Attività fisica e longevità: i risultati di uno studio trentennale
La ricerca ha analizzato i dati provenienti da due ampi studi prospettici statunitensi — il Nurses’ Health Study e l’Health Professionals Follow-Up Study — includendo oltre 111.000 partecipanti seguiti per più di trent’anni. Durante questo periodo, i ricercatori hanno monitorato con regolarità le abitudini di attività fisica, considerando un ampio spettro di esercizi: attività cardiovascolari come camminata, corsa, ciclismo, canottaggio, tennis e nuoto; esercizi a bassa intensità come yoga e stretching; allenamento con i pesi; lavori domestici vigorosi come tagliare il prato; attività moderate come il giardinaggio e attività più intense come scavare o spaccare legna.

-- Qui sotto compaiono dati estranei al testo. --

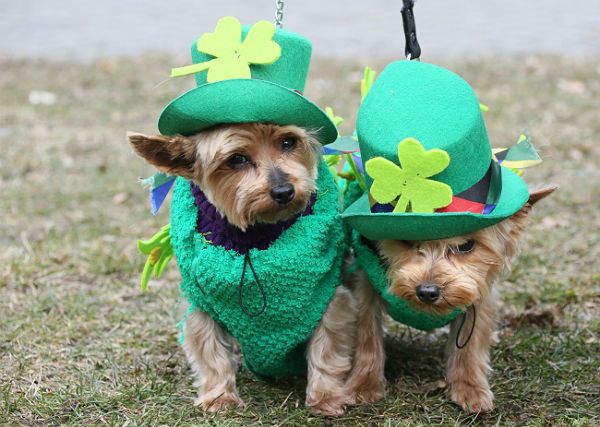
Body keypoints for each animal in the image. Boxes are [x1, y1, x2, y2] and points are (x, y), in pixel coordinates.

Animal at [127, 123, 356, 418]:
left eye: (288, 142)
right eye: (236, 159)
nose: (284, 191)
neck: (254, 236)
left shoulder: (329, 294)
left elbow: (327, 348)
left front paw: (326, 398)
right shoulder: (201, 301)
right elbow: (209, 350)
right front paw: (219, 398)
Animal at [346, 188, 556, 414]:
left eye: (466, 246)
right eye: (406, 240)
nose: (427, 291)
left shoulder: (477, 291)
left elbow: (470, 341)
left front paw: (470, 386)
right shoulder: (364, 284)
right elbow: (367, 333)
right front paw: (363, 385)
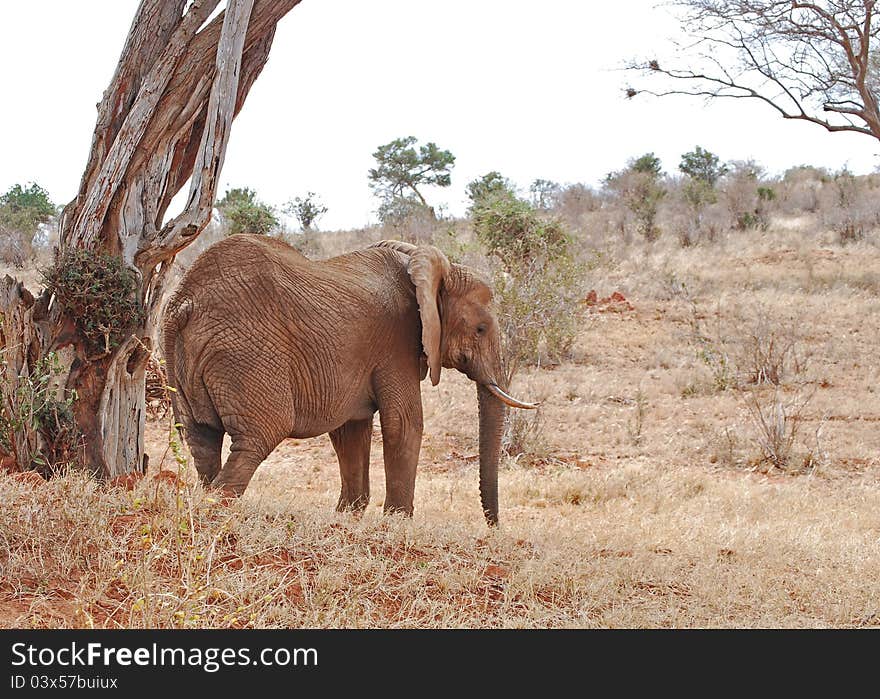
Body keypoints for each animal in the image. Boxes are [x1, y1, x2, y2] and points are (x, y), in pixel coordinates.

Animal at [164, 235, 536, 524]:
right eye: (481, 329)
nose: (494, 526)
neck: (422, 266)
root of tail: (186, 302)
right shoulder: (397, 342)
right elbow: (404, 422)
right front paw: (398, 522)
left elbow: (350, 431)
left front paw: (348, 516)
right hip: (246, 352)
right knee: (259, 435)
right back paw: (217, 514)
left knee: (201, 438)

Al termine dell’analisi, è emerso che il livello totale di attività fisica e quasi tutte le tipologie considerate erano associate a una riduzione del rischio di mortalità per tutte le cause. Tuttavia, l’associazione non era lineare: oltre una certa soglia di ore settimanali, i benefici tendevano a stabilizzarsi. In altre parole, aumentare indefinitamente il volume di esercizio non comporta una riduzione proporzionale del rischio di morte. Questo dato conferma un principio già osservato in altri ambiti della prevenzione: esiste un limite oltre il quale i benefici aggiuntivi diventano marginali.
La varietà come fattore protettivo
L’aspetto più innovativo dello studio riguarda la diversificazione delle attività. I partecipanti che praticavano un maggior numero di discipline, mantenendo costante il livello complessivo di attività, presentavano un rischio di mortalità inferiore rispetto a chi si concentrava su un numero ristretto di esercizi.
In particolare, coloro che svolgevano la gamma più ampia di attività mostravano un rischio di morte per tutte le cause inferiore del 19%, e una riduzione del 13–14% per decessi legati a malattie cardiovascolari, respiratorie e oncologiche. La combinazione di attività aerobiche, allenamento di forza e lavori che coinvolgono coordinazione ed equilibrio sembra offrire benefici complementari, potenziando l’effetto protettivo complessivo.
Implicazioni cliniche e prospettive future
Dal punto di vista clinico, questi risultati rafforzano l’importanza di un approccio flessibile e personalizzato alla prescrizione dell’esercizio fisico. Non si tratta esclusivamente di “fare di più”, ma di “fare diverso”. La varietà consente di stimolare differenti sistemi fisiologici — cardiovascolare, muscolare, metabolico e neuromotorio — contribuendo a mantenere nel tempo funzionalità e autonomia. Restano tuttavia aperte alcune questioni, in particolare riguardo alla popolazione anziana e alla definizione del mix ottimale di esercizi. Future ricerche potranno chiarire quali combinazioni risultino più efficaci nelle diverse fasi della vita, con l’obiettivo di sviluppare linee guida sempre più precise per una “prescrizione di longevità”.
In sintesi, mantenere un elevato livello di attività fisica rimane fondamentale, ma integrare discipline diverse potrebbe rappresentare la strategia più efficace per promuovere una vita più lunga e in salute.